[OpenAFS-devel] Re: OpenAFS client crashes on RHEL 5.10 and RHEL 6.5

Andrew Deason adeason@sinenomine.net
Wed, 19 Mar 2014 13:02:55 -0500


On Wed, 19 Mar 2014 12:13:24 -0400
"J. Bruce Fields" <bfields@redhat.com> wrote:

> On Wed, Mar 19, 2014 at 10:46:15AM -0500, Andrew Deason wrote:
> > Via __d_unalias, yeah, that looks like it would make it unsuitable.
> > But the restrictions on directory loops maybe makes this unsuitable
> > anyway.
> > 
> > Is the reasoning for the trylocks just lock ordering?
> 
> Yes, if we waited for those locks at this point in the code, we could
> deadlock, since the lock-holder we're waiting on might be waiting on
> the i_mutex of the parent directory, which we already hold.  I haven't
> thought very hard about how to fix that yet.
> 
> > It seems odd to me that lookups for anything using
> > d_materialise_unique can seem to just randomly fail.
> 
> Agreed, I think this hasn't been fixed just because it's very rarely
> hit in practice (in the absence of multiply-linked directories like
> you have).  We can reproduce the failure on NFS with artificial
> testing.  It requires an uncached lookup to happen at the same time as
> a cross-directory rename from another client.
> 
> > I don't suppose there's any way the GPLONLY restriction on those
> > interfaces could change? Or do you have any other suggestions or
> > anything as to an approach we should be taking?
> 
> I don't know really know that code, apologies.  My only suggestion
> would be to look at the in-kernel NFS and AFS code and see how it does
> this.

They rely on the in-kernel mechanisms I was referring to (really, that's
the only sane way to do it). So looking at them has not really been
helpful.

> As for GPL_ONLY symbols I think it's certainly worth compiling a list
> and asking.  Obviously the kernel community (myself included!) would
> be much happier to see effort invested on upstream code.  But obvious
> oversights (d_materialise_unique looks like one) do get fixed.
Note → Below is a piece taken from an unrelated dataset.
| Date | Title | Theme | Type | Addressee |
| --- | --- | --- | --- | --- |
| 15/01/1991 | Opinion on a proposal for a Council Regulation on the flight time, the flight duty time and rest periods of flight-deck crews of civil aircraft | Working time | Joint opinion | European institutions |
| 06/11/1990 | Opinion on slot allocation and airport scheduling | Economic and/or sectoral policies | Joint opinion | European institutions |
Where would such a request go? LKML? Does anyone on the openafs side
here know if we've ever asked for that before, or have any other
opinions here? I assume Red Hat or any downstream will not / cannot
change any such restrictions that upstream does not change.

If it's not clear, though, this isn't a simple oversight or something
that happens to be GPLONLY when other similar symbols are not. This is
basically an entire subsystem that as far as I know has always been
GPL-restricted. That suggested to me that the changes of changing the
restriction are around zero, but I honestly don't really understand the
various motivations to restrict or unrestrict interfaces, so I can't
pretend to have any idea what will actually happen.

-- 
Andrew Deason
adeason@sinenomine.net